Como pueblo, no estamos culturalmente en sintonía con el sacrificio y el aplazamiento de la gratificación como lo están los pueblos del Lejano Oriente. Por eso son pueblos con superávit de capital y nosotros estamos entre los más endeudados del mundo. . . . Por eso nuestro ministro de Educación, cuya sofisticación filosófica no es eclipsada por ningún político jamaicano, puede hablar con tanta facilidad a los habitantes de los barrios pobres sobre el gasto en la educación de sus hijos en lugar de... la moda dancehall y el ron. Entren en alguna vivienda destartalada del gueto y observen los electrodomésticos y artilugios. En algunas de esas casas se ven televisores de pantalla plana, y no son comprados con dinero de la droga.

Esencialmente, la cultura jamaicana fomenta la pobreza intergeneracional y, en lugar de reformar la cultura local, los políticos cultivan una cultura orientada al bienestar más que a la riqueza profesando su amor por los pobres. Idealizar la pobreza, sin embargo, sólo fomentará la miseria de los pobres, porque son los empresarios, los intelectuales progresistas y los innovadores, y no los pobres, quienes hacen avanzar a los países. La pobreza es la condición natural de la humanidad y se asemeja más a la indignidad que al logro.

Las sociedades que luchan por evolucionar culturalmente no consiguen modernizarse ni mantener el crecimiento económico. África está experimentando cierto crecimiento, pero los académicos temen que su éxito se vea obstaculizado por el consumo conspicuo. Incluso estudios recientes que miden la paciencia muestran que los africanos son las personas menos pacientes del mundo.
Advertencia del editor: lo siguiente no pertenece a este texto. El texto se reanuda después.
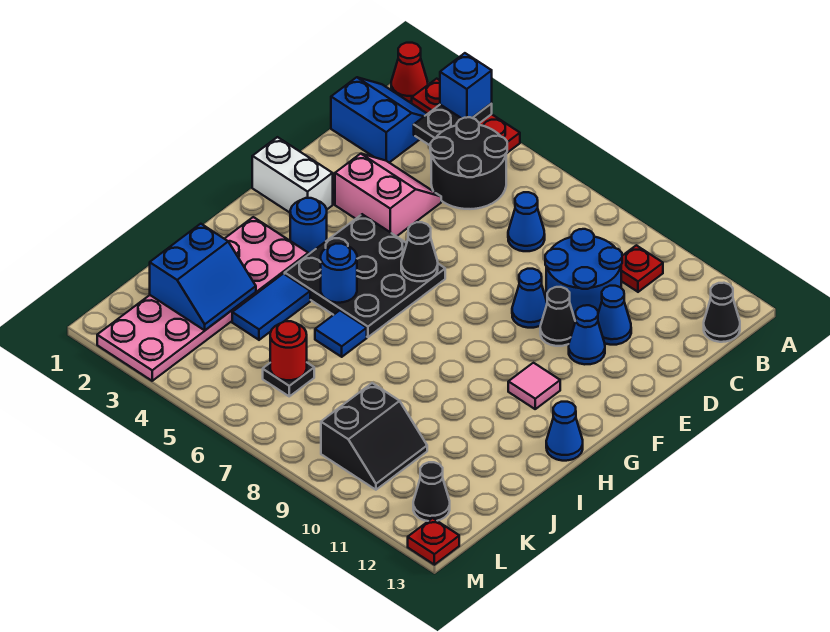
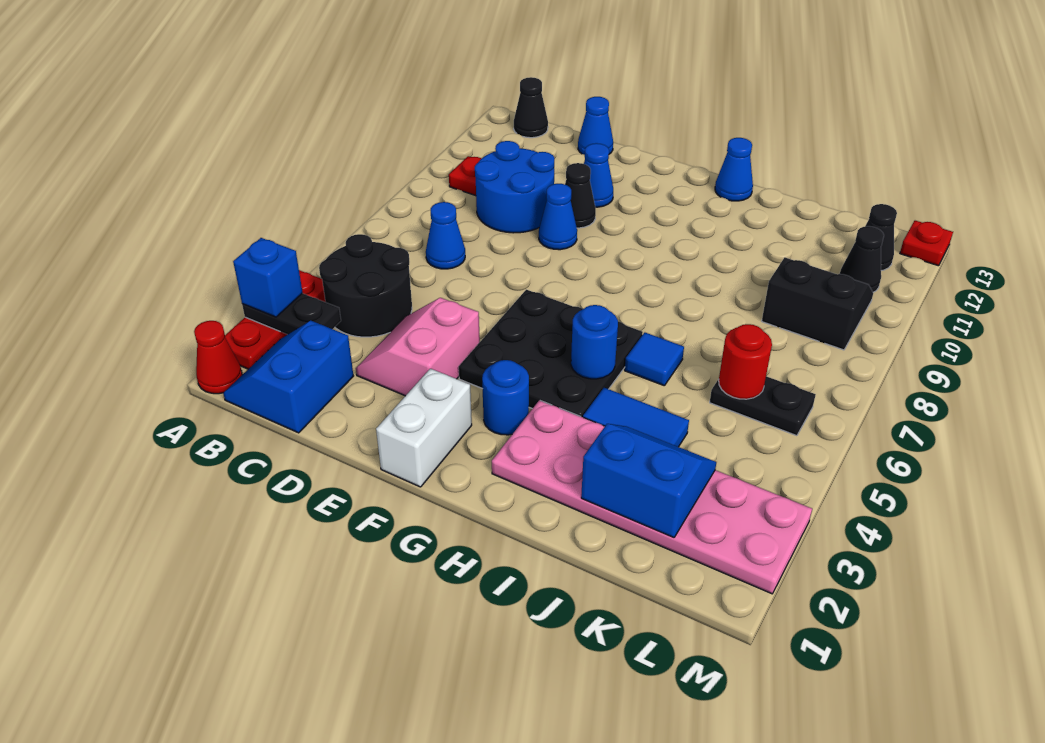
blue cone D11 level 1 -> blue cone D13 level 1
black cone F6 level 2 -> black cone L11 level 1
pink tile G11 level 1 -> none
black plate K6 level 1 -> black plate K6:L6 level 1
Por tanto, es concluyente que los países pobres necesitan una reforma cultural y no sólo más dinero y tópicos vacíos sobre descolonización. Al restar importancia a la cultura, los economistas políticamente correctos no han hecho sino impedir que los países pobres se desarrollen. La verdad es que un país es el reflejo de su gente, así que si ponemos jamaicanos en Singapur, obtendremos un remanso económico, pero si los singapurenses se trasladan a Jamaica, obtendremos Suiza.